Parliamentary panel questions RBI on failure to take action against bad loans

According to sources familiar with the report of the Standing Committee on Finance, RBI needs to find out as to why the early signals of stressed accounts were not captured before Asset Quality Review

Published: 27th August 2018 08:54 PM  |   Last Updated: 27th August 2018 08:55 PM   |  A+A-

RBI

Image of RBI logo for representational purpose only. (Photo | Reuters)

By PTI

NEW DELHI: A Parliamentary committee has questioned RBI for failing to take preemptive action in checking bad loans in the banking system prior to the Asset Quality Review undertaken in December 2015.

According to sources familiar with the report of the Standing Committee on Finance, RBI needs to find out as to why the early signals of stressed accounts were not captured before the AQR.

The report was adopted by the Committee headed by senior Congress leader M Veerappa Moily today and is likely to be placed in the Parliament in the Winter Session.

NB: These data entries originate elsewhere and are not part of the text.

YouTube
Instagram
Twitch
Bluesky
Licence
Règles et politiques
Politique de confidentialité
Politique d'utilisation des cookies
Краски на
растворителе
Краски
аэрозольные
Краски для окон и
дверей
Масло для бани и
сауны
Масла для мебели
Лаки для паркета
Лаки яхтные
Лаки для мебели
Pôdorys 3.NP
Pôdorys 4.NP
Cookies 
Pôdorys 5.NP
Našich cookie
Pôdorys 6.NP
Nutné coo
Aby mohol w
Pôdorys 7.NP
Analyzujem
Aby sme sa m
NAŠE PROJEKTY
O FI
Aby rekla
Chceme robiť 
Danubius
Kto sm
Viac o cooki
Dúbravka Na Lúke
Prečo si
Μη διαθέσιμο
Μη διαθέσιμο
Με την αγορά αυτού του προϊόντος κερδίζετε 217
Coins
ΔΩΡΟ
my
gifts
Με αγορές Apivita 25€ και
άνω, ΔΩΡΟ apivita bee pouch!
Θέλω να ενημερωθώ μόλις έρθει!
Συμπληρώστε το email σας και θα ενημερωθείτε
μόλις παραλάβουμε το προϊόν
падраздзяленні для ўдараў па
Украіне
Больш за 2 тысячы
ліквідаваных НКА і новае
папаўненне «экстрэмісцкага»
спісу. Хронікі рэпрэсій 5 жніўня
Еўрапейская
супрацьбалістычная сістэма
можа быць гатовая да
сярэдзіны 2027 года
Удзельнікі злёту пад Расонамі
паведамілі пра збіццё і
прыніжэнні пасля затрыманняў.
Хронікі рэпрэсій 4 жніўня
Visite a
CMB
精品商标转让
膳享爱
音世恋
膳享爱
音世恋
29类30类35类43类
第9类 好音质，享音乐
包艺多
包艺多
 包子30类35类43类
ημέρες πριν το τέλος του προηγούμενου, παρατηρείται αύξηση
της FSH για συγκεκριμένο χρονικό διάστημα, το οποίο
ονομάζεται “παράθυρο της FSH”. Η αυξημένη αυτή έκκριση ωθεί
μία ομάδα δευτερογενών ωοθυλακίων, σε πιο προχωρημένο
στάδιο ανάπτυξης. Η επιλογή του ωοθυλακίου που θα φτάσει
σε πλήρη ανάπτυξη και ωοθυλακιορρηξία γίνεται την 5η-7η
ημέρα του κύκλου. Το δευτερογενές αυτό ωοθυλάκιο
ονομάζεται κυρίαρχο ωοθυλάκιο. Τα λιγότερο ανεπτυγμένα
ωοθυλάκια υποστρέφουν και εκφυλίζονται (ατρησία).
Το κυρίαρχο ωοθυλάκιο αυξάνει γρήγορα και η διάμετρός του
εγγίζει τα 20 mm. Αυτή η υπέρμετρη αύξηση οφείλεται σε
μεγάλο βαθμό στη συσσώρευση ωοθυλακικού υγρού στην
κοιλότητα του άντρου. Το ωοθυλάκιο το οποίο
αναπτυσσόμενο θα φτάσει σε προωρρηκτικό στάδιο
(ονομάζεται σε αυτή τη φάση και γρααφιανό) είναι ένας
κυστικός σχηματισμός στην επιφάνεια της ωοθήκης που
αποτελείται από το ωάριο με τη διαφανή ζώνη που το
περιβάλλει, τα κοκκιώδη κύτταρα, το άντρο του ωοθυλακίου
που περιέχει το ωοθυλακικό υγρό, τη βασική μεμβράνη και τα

The panel, which includes former prime minister Manmohan Singh as a member, wanted to know the reasons of ever-greening of stressed accounts through restructuring schemes of the Reserve Bank of India.

The issue of rising non performing assets (NPAs) or bad loans is a legacy issue and role of RBI has not been up to the mark, sources said.

NPAs in public sector banks (PSBs) increased by about Rs 6.2 lakh crore between March 2015 and March 2018.

This led to substantial provisioning of Rs 5.1 lakh crore, sources said quoting the report.

The report has also flagged the issue of low credit to GDP ratio in India which was 54.5 per cent as on December 2017 as compared to 208.7 per cent for China, 170.5per cent for the UK and 152.2 per cent for the USA.

"RBI should examine the asset to capital leverage ratio in other countries vis-à-vis India and, keeping in view India's relatively low credit-to-GDP ratio, identify ways to improve capital base of banks without constraining growth of, and equitable access to MSME, Agriculture and Retail segments, credit in India for meeting the needs of a growing economy," the report has observed, according to the sources.

They said it has also noted that the various measures have led to transformative change in creditor-debtor relationship and clean, responsible banking.

They include transparent recognition of NPAs post-AQR, enhanced provisioning, massive recapitalisation, enactment of Insolvency and Bankruptcy Code, debarment of connected parties and examining of all NPA accounts exceeding Rs 50 crore from the angle of possible fraud.

Besides, steps like monitoring through specialised agencies in accounts above Rs 250 crore at PSBs, initiating the setting up of National Financial Reporting Authority, enactment of Fugitive Offenders Act, 2018, have also resulted in responsible banking.